ATLAS: In our conversation last summer, you had mentioned "thin places"—did you experience these places while you traveled in Scotland and Ireland? Can you recall any specific instances?
D.S. & DURGA: Perhaps the most dramatic place was climbing to the top of Slieve Guillon in County Armagh, Northern Ireland. We walked up into the clouds of rain and made our way up to a 3,000 year old burial cairn on top. A mile away on another peak is the mythical lake where Finn McCool was tricked into jumping in, turning his hair white forever. Pale Grey Mountain, Small Black Lake is this site.
ATLAS: What was your process of selecting the ingredients for HYLNDS? Each fragrance is so beautiful and each ingredient seems so meticulously selected. Did you have "ah-hah!" moments?
D.S. & DURGA: I smelled absolutely everything I could get my hands on—much to the amusement of the film crew I traveled with! I took notes and some samples with me. The ingredients are often accords built from materials that yield oils. I am trying to recreate what cannot always be extracted.
In terms of an "ah-hah!" moment, Finlaggan on Islay really surprised me. The castle ruins are dotted with such lush & sometimes tropical smelling flowers—gorse, meadowsweet, woodruff.

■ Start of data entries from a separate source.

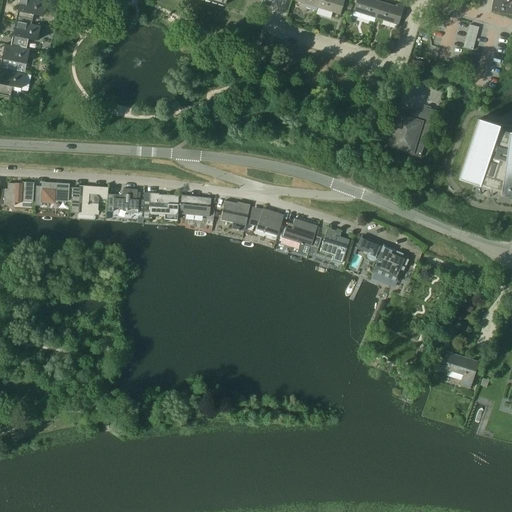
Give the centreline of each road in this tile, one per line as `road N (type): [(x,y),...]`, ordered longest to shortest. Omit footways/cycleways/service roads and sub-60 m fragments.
road 1 (residential): [(257,193),(0,171)]
road 2 (residential): [(420,0),(391,66),(279,32),(273,21),(280,0)]
road 3 (unclassified): [(348,189),(271,166),(175,154)]
road 4 (unclassified): [(175,154),(0,144)]
road 5 (unclassified): [(511,253),(348,189)]
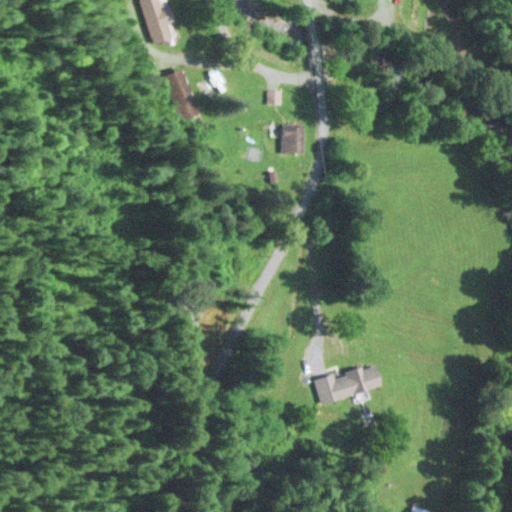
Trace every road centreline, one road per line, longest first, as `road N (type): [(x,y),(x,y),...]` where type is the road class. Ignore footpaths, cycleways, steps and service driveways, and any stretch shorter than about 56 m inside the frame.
road 1 (residential): [(165,511),(306,174),(301,38),(286,0)]
road 2 (residential): [(295,23),(434,46),(511,99)]
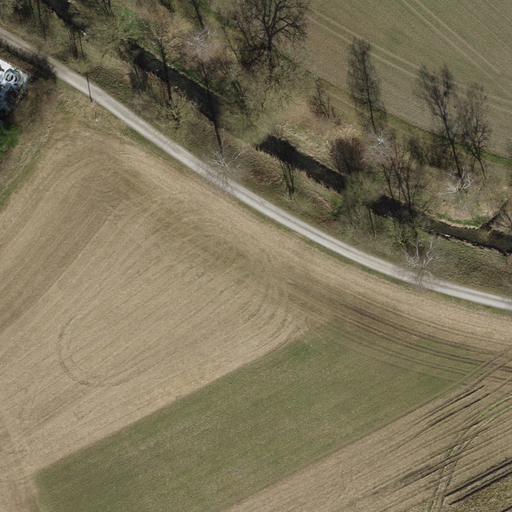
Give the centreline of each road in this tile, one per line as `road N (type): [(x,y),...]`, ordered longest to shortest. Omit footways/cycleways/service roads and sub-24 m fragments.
road 1 (track): [(511,300),(406,271),(312,229),(0,33)]
road 2 (track): [(172,0),(361,116),(433,150),(511,173)]
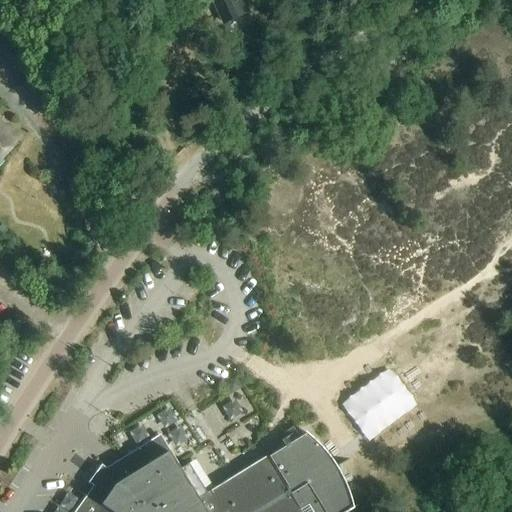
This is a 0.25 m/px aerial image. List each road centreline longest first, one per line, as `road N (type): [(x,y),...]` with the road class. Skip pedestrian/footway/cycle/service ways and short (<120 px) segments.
road 1 (unclassified): [(0,440),(61,342),(182,180),(309,73),(416,0)]
road 2 (track): [(243,361),(290,390),(486,274),(511,249)]
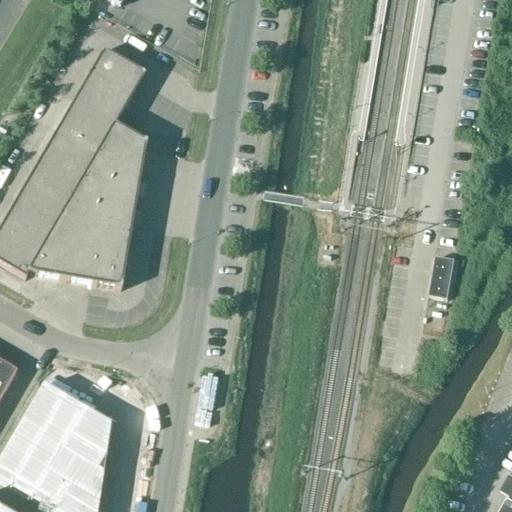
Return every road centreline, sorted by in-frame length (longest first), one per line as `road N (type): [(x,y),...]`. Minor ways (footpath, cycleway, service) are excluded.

ATLAS: Is your interest in Nordic folklore, culture, and geography fairly recent? The region has always seemed to have a certain magic.
D.S. & DURGA: I’ve never been as deep into it as I am now, but it’s been there in the background of my life. I have Irish ancestry and Van Morrison was a big part of my childhood soundtrack. The Norse sagas are endless tools of inspiration.
ATLAS: Your scents carry the whimsical ability of bringing together fantasy and the earthly familiars. Many times one can think of a region with mystical preconceptions of what it would feel like. Did the folklore and mysticism enhance your feelings while you were tangibly there?
D.S. & DURGA: The culture of myth is ingrained in the people and the lands in these countries. It’s in the names, customs, foods, holidays, etc. I think you can approach myth and mysticism in a real way without it sliding into the realm of “dorkiness.” The line gets greyer as I go on though. I may be in too deep.